Animal

From the archive: animals and their keepers, 1973


For the Observer Magazine of 18 March 1973, Anna Pavord went to talk to several ‘zoo men’, some of whom were much closer to their charges than others (‘Animals and their keepers’).

Take Bill Crompton, who slept every night for three months in the same cage as a young female elephant. ‘He has since returned home,’ noted Pavord (much to the relief of his wife). Anna, the young Indian elephant in question, had come to London Zoo too young, said Crompton. ‘In the wild they are with their parents much longer.’ Deciding the only thing to do was to stay and sleep with her, he found that each night Anna had ‘her trunk over my legs so I didn’t slip away in the night’.

But why elephants? ‘They don’t bite. I don’t much care for things that bite.’ Fair enough. And it was just as well Anna didn’t roll over in the hay. Or snore.

Also spare a thought for Mike Colbourne looking after the gorillas at Bristol zoo. His arrival in the cage each day was something of a relief to Delilah, Daniel’s mother. She could offload the baby and play with Caroline, her friend next door. Mike was basically a gorilla babysitter with the upshot being that Samson, Delilah’s mate, was kept next door. ‘He’s likely to view me as a potential rival and beat me up,’ said Colbourne.

Philip Glasier owned a falconry centre in Gloucestershire and had been a falcon expert for 50 years. He admitted that the methods of falconry hadn’t changed much in 4,000 years, starting with the taming. ‘You’ve got to treat it quietly, gently and patiently.’ Pavord was utterly captivated (so to speak) by their relationship: ‘Man and bird are bound in a curiously hypnotic rhythm.’

Harry Stevens, meanwhile, the keeper in charge of the rhinos at Whipsnade, was far less sentimental about his job. ‘I don’t really think they’ve got much brain. Rustle a feed bag and they’ll follow you anywhere.’

**Action item**. Can you sum up the archive piece on animals and their keepers in two sentences? The data after this point comes from a separate source.

(Saved entries)
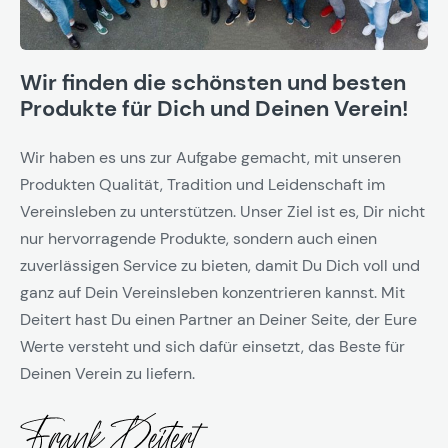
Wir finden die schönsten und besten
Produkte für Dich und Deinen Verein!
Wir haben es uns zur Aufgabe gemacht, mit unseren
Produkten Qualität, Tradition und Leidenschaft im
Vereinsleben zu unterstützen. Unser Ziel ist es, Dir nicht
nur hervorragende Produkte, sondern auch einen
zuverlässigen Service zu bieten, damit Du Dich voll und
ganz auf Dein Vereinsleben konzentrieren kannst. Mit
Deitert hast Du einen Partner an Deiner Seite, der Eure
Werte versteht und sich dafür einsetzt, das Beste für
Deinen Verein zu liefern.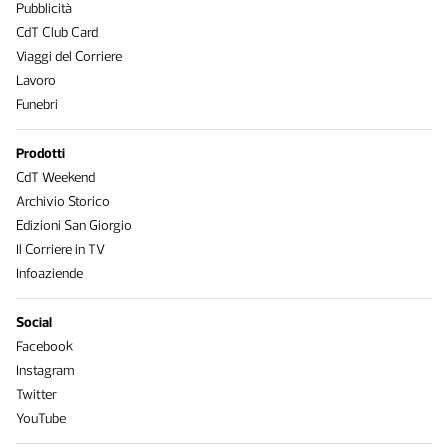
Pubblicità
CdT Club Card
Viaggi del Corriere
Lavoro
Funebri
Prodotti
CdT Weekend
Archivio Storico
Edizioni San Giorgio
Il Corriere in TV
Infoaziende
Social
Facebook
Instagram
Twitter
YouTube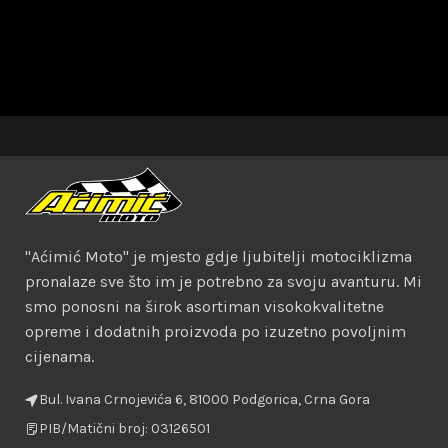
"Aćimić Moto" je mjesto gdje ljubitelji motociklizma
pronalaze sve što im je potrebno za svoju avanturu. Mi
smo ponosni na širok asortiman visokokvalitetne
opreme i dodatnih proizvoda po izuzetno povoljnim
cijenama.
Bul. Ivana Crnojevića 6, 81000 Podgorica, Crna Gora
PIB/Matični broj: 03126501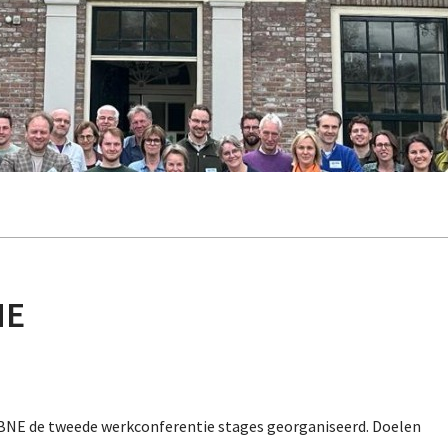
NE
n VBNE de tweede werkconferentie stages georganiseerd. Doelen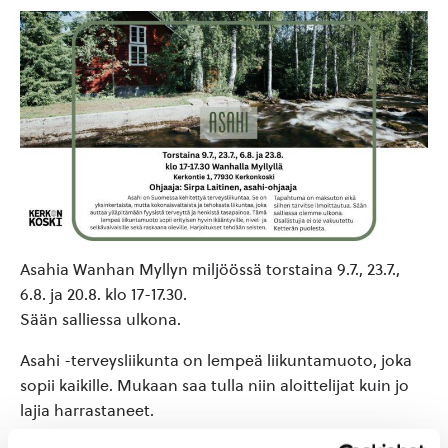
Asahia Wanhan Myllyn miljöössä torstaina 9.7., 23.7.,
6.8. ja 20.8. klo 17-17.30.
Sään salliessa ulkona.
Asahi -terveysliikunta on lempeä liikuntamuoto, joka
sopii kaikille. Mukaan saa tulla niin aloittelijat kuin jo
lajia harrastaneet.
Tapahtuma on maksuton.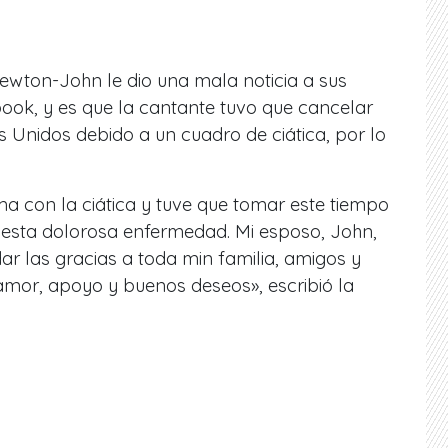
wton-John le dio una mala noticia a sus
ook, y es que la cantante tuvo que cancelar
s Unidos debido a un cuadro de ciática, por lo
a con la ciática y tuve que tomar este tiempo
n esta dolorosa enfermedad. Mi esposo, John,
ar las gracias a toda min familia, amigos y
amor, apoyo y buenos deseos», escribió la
---
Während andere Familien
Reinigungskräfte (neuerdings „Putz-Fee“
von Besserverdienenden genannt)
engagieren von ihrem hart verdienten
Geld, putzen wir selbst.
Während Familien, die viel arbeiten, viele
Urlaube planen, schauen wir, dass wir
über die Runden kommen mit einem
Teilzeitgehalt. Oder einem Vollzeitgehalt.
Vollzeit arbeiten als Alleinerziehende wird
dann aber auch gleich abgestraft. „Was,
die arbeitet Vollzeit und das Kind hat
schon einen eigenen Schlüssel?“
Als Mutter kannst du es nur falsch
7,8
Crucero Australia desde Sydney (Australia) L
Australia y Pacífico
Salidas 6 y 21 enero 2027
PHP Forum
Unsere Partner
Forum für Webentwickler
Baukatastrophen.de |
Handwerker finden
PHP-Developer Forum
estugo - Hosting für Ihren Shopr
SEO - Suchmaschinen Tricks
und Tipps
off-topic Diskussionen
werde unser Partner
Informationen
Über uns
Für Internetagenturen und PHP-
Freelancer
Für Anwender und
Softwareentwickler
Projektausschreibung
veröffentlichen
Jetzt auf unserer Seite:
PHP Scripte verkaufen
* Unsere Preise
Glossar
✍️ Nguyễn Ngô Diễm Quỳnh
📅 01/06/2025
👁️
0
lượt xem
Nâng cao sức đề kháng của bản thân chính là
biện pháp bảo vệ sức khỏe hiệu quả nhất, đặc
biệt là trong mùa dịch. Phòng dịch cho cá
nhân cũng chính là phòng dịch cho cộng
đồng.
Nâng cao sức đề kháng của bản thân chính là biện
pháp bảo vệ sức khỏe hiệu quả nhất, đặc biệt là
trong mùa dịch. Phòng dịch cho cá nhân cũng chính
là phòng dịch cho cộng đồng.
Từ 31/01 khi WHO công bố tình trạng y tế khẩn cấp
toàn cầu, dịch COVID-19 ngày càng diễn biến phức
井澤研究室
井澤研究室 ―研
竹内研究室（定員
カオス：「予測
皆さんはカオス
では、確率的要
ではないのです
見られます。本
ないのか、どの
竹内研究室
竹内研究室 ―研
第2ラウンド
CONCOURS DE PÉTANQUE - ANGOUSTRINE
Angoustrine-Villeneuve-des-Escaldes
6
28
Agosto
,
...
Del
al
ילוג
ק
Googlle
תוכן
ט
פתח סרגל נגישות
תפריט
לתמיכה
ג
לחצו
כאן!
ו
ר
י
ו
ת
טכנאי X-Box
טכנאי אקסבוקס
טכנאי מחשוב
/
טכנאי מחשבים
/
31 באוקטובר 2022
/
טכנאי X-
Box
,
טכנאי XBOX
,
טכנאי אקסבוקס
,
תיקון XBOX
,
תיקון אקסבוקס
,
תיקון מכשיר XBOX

**Exercise output**. For the Observer Magazine of 18 March 1973, Anna Pavord talked to several zoo men, including Bill Crompton, who slept for three months in the same cage as a young elephant named Anna, and Mike Colbourne, who looked after the gorillas at Bristol zoo. She also met falcon expert Philip Glasier, whose relationship with his birds captivated her, and Harry Stevens, the rhino keeper at Whipsnade, who was far less sentimental about his job.